▸ **RINGKASAN TUGAS**:
Perbarui bagian teks bacaan yang dibuka dengan kata-kata "Kondisi kesehatan Presiden" dan ditutup dengan "Arafat, tahun 2004.". Tulis ulang bagian itu dengan mengganti "kepemimpinan" menjadi "pemerintahan".

▸ **TEKS BACAAN**:
###

Kondisi kesehatan Presiden Palestina Mahmoud Abbas yang ditengarai menurun, membuat transisi kepemimpinan menjadi keniscayaan. Beberapa nama calon mencuat, salah satunya adalah Hussein Al Sheikh.
Oleh
MAHDI MUHAMMAD
·4 menit baca
Di tengah masalah eksternal terutama dengan Israel, seperti masalah di Masjid Al Aqsa, pengusiran warga Palestina dari rumah mereka, dan pembangunan pemukiman warga Yahudi yang makin memanas, persoalan transisi kepemimpinan di Palestina kini tengah mendapat sorotan luas. Kondisi kesehatan dan fisik Presiden Palestina Mahmoud Abbas yang dikabarkan kurang baik, memunculkan tanda tanya besar siapa yang akan menjadi pengganti Abbas. Mahmoud Abbas telah memimpin Palestina sejak wafatnya Yasser Arafat, tahun 2004.
Memanasnya suasana di internal Palestina tidak terlepas dari keputusan Abbas menunjuk Hussein AL Sheikh sebagai Sekretaris Jenderal Komite Eksekutif Organisasi Pembebasan Palestina (PLO) pada akhir Mei kemarin. Sementara, menurut anggaran dasar dan anggaran rumah tangga PLO, pejabat Sekjen Komite Eksekutif PLO dipilih melalui pemilihan.

###

▸ **CUPLIKAN DATA**:
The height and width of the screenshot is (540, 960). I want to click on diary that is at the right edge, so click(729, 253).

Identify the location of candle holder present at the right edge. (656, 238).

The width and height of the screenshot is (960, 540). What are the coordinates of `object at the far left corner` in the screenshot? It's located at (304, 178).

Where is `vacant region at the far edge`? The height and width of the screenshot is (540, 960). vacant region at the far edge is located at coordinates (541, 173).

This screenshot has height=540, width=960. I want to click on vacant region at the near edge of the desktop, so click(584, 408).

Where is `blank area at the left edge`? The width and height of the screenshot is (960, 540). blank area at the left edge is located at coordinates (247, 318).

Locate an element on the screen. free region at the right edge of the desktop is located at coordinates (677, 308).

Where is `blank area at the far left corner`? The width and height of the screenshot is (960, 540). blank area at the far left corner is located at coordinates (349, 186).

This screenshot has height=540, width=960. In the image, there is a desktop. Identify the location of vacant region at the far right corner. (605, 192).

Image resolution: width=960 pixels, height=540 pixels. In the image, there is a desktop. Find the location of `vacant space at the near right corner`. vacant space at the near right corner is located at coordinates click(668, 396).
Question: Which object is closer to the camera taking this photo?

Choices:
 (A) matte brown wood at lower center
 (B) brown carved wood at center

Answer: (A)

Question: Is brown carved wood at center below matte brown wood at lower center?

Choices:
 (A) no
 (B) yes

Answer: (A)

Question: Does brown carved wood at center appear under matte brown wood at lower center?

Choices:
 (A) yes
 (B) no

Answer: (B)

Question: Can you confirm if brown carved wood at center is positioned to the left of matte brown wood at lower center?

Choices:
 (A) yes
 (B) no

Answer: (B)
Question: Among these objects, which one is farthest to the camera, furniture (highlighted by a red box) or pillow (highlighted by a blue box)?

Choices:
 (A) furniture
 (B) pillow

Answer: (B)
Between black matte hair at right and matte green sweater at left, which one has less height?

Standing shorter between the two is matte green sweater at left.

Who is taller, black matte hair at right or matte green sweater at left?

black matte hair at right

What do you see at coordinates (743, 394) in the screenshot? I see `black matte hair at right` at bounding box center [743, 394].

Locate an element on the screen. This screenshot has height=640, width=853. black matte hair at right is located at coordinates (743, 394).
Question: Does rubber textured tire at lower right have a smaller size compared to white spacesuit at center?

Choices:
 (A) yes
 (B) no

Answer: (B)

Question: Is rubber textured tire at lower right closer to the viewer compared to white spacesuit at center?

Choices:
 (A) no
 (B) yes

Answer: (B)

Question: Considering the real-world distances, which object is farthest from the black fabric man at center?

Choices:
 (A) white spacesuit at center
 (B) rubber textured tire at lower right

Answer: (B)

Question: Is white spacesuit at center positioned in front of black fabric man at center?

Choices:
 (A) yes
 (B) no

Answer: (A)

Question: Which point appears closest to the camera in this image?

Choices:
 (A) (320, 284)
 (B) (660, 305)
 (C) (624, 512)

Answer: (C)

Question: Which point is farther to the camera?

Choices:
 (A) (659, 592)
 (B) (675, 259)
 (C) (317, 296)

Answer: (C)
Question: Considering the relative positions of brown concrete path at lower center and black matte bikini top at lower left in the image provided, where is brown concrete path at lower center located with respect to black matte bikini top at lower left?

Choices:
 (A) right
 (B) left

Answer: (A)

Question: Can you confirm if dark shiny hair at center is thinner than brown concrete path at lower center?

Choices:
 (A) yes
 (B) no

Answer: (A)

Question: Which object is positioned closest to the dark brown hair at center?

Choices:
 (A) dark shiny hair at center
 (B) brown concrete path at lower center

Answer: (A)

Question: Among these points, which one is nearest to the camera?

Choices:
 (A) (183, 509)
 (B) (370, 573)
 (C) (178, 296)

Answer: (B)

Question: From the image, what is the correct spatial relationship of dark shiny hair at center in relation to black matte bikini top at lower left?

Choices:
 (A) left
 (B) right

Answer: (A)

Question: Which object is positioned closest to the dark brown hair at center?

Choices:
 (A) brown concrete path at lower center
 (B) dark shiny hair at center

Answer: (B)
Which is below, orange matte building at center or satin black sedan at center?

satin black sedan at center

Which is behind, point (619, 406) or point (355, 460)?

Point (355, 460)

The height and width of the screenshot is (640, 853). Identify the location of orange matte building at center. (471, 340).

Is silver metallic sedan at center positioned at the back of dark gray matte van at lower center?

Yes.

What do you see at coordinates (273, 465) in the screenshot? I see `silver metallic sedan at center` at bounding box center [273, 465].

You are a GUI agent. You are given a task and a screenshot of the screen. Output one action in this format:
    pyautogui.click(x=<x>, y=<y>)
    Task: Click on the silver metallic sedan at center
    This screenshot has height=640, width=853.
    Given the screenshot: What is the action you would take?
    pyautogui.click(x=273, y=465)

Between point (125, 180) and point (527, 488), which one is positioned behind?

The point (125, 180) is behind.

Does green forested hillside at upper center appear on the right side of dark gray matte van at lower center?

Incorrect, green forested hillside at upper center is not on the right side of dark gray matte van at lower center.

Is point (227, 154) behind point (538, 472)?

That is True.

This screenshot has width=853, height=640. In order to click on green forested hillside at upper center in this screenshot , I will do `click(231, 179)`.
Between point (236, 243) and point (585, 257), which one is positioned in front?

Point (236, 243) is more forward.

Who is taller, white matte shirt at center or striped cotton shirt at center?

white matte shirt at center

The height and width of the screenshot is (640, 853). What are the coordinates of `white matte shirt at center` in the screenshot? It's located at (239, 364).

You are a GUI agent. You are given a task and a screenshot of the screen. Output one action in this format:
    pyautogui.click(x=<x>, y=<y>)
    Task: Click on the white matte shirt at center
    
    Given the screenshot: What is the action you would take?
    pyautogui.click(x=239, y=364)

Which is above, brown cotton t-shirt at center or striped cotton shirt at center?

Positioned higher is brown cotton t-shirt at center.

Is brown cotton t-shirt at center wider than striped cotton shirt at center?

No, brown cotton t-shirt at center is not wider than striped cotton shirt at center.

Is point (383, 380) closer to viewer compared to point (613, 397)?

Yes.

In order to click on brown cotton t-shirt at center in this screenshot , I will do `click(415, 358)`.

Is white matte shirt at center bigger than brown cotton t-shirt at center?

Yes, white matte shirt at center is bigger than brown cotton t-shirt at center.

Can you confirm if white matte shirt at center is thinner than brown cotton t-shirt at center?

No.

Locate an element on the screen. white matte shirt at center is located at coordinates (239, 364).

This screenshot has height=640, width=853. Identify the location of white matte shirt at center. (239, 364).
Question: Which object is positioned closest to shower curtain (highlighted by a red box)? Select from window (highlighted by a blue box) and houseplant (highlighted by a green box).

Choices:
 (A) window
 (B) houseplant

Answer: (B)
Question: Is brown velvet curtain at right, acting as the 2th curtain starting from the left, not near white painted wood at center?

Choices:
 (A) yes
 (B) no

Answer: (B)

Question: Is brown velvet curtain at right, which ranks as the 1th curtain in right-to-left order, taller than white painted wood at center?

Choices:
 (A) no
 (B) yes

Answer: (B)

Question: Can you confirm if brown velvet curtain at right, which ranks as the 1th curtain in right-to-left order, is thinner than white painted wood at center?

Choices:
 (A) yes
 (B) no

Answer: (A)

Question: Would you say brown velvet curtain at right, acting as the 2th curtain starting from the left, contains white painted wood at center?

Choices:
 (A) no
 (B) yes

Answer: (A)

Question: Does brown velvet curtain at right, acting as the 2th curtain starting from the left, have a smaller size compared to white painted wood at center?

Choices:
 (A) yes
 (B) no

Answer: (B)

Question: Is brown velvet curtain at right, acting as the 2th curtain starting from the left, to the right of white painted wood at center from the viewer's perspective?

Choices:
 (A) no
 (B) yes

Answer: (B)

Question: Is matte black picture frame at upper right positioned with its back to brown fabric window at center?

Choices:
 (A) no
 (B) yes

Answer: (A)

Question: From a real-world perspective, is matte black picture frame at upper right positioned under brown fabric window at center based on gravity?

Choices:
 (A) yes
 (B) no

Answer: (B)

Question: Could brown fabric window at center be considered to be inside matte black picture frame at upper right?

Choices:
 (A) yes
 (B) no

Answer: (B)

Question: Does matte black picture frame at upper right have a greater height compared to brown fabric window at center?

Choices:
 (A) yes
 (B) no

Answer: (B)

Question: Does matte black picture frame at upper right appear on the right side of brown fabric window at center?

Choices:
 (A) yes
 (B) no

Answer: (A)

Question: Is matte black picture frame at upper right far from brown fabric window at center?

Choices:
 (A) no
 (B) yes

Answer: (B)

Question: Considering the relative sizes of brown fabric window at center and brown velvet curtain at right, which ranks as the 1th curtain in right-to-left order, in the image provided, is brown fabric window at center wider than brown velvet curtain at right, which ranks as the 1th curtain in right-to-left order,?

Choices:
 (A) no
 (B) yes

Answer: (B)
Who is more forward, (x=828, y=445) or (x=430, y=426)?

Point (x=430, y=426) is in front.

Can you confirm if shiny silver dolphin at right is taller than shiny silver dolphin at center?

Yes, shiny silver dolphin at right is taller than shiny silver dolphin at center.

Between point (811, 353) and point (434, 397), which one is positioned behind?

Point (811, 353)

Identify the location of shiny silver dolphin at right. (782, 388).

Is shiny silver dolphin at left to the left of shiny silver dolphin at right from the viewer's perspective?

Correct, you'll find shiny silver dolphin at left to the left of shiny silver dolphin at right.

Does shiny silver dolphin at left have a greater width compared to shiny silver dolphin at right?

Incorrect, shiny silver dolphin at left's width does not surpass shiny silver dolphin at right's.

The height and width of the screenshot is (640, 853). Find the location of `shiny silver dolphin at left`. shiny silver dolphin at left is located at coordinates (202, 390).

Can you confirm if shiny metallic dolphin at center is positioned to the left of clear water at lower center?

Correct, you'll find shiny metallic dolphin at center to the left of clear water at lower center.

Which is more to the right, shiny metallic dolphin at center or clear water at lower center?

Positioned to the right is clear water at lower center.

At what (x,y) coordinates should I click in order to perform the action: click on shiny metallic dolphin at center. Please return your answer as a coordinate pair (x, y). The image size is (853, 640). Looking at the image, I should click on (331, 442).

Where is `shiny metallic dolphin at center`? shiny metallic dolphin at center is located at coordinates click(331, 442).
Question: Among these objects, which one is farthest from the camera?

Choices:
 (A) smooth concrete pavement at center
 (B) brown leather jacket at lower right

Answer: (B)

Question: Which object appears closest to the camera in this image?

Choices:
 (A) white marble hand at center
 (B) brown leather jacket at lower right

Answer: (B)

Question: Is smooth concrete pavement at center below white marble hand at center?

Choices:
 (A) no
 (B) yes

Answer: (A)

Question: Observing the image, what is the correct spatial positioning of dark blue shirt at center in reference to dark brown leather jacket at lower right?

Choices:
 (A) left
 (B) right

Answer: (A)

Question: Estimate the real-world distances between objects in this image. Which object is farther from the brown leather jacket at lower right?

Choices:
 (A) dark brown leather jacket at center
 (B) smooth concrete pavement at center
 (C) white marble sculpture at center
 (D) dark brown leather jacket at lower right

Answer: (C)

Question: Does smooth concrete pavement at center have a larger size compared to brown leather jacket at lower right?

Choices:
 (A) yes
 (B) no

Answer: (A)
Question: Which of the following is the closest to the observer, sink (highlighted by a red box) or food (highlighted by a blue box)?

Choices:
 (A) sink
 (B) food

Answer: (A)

###

▸ **PENYELESAIAN SOAL**:
Kondisi kesehatan Presiden Palestina Mahmoud Abbas yang ditengarai menurun, membuat transisi pemerintahan menjadi keniscayaan. Beberapa nama calon mencuat, salah satunya adalah Hussein Al Sheikh.
Oleh
MAHDI MUHAMMAD
·4 menit baca
Di tengah masalah eksternal terutama dengan Israel, seperti masalah di Masjid Al Aqsa, pengusiran warga Palestina dari rumah mereka, dan pembangunan pemukiman warga Yahudi yang makin memanas, persoalan transisi pemerintahan di Palestina kini tengah mendapat sorotan luas. Kondisi kesehatan dan fisik Presiden Palestina Mahmoud Abbas yang dikabarkan kurang baik, memunculkan tanda tanya besar siapa yang akan menjadi pengganti Abbas. Mahmoud Abbas telah memimpin Palestina sejak wafatnya Yasser Arafat, tahun 2004.